On May 12, 2026, the TAC bridge, designed to move assets between the Ethereum blockchain and the Telegram-linked TON chain, suffered an exploit resulting in the theft of $2.8 million. The project team quickly paused operations on the bridge following the attack.
Cross-chain bridges allow users to transfer digital assets between otherwise incompatible blockchain networks. The TAC bridge specifically enabled liquidity to flow from the established Ethereum ecosystem into the newer TON chain, which is gaining traction due to its association with the Telegram messaging app. These bridges typically operate by locking assets on one chain and minting equivalent "wrapped" tokens on the destination chain.
The exact technical vector of the TAC exploit remains under investigation. However, such breaches often stem from vulnerabilities in smart contracts, compromised private keys managing the bridge's reserves, or flaws in the oracle systems that relay information between chains. Attackers target these critical points of control and liquidity.
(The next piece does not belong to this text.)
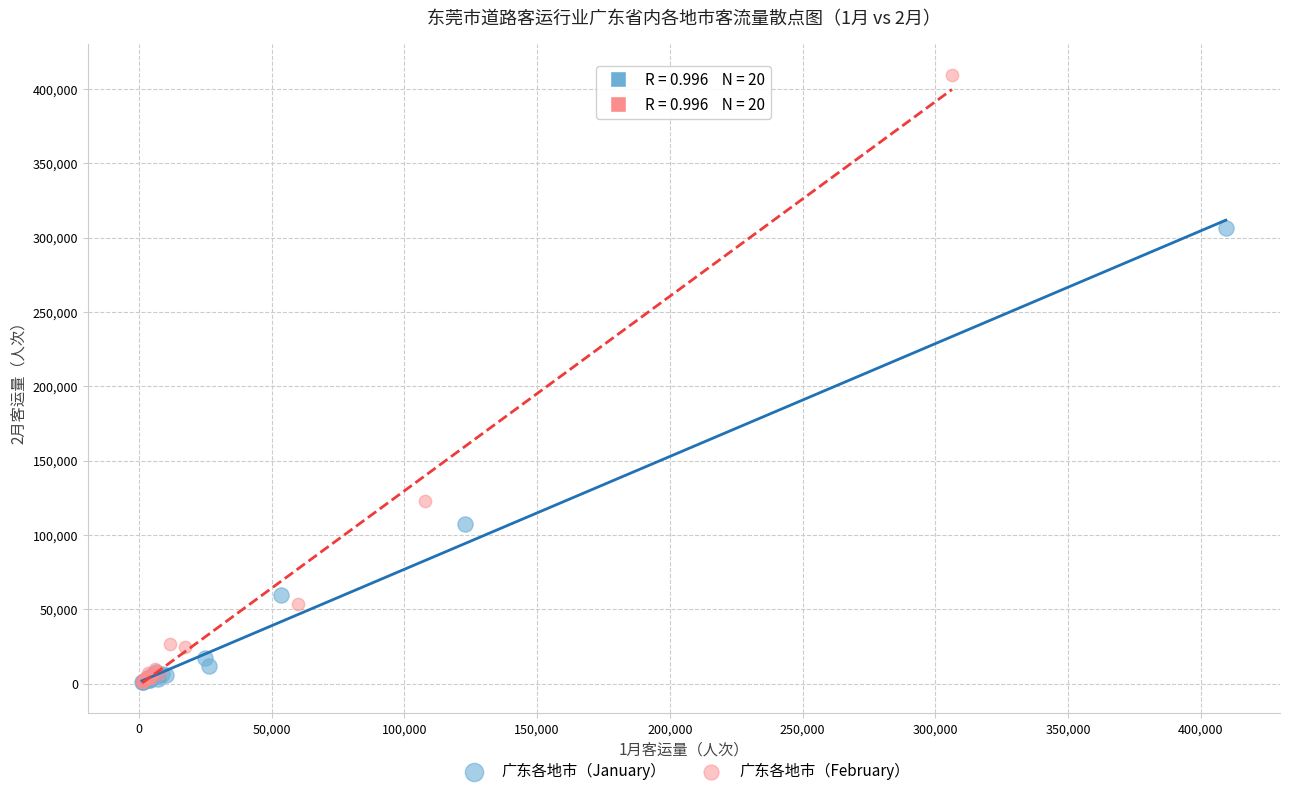

Which series contains the highest Y value?

广东各地市（February）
The TAC team announced intentions to "restore bridge liquidity through a legally structured sale of Foundation's TAC token treasury reserves." This strategy suggests the project aims to use its own holdings of TAC tokens to either repurchase the stolen assets or directly compensate affected users. This approach is complex and requires careful execution to avoid market destabilization for the TAC token itself.
Users who had funds in transit across the bridge or held assets locked within its smart contracts at the time of the attack are the primary victims. Their assets are now part of the $2.8 million stolen sum, and their recovery depends on the project's success in implementing its restoration plan.
This incident adds to a troubling pattern of high-value exploits targeting cross-chain bridges across the cryptocurrency landscape. Billions of dollars have been siphoned from similar protocols in recent years. The Ronin Bridge, which supported the play-to-earn game Axie Infinity, lost over $600 million in March 2022. The Wormhole Bridge suffered a $325 million exploit a month prior, and the Harmony Horizon Bridge was drained of $100 million in June 2022. These attacks underscore the significant security challenges inherent in moving assets between disparate blockchain ecosystems.
Bridges are often prime targets because they concentrate substantial liquidity and present complex attack surfaces. Their reliance on smart contracts and multi-signature schemes can introduce vulnerabilities if not rigorously audited and continuously monitored. The recurring nature of these exploits has spurred industry-wide efforts to develop more resilient bridge architectures, including fully decentralized designs and enhanced formal verification of smart contract code.
Financial regulators globally have started to pay closer attention to the security and operational risks associated with digital asset bridges. While no specific regulatory action has been announced regarding the TAC incident, general discussions among bodies like the U.S. Securities and Exchange Commission (SEC) and the Financial Crimes Enforcement Network (FinCEN) increasingly address the need for greater transparency and consumer protection in cross-chain operations.
Recovering stolen digital assets after such exploits remains a formidable challenge for victims and law enforcement alike. Attackers frequently employ sophisticated techniques to obscure transaction trails, moving funds rapidly through mixers, decentralized exchanges, and multiple blockchain networks. This complicates tracing and seizure efforts.
The TAC team's investigation into the May 12 exploit remains active, with further updates on their recovery plan and efforts to identify the attackers expected as the situation develops.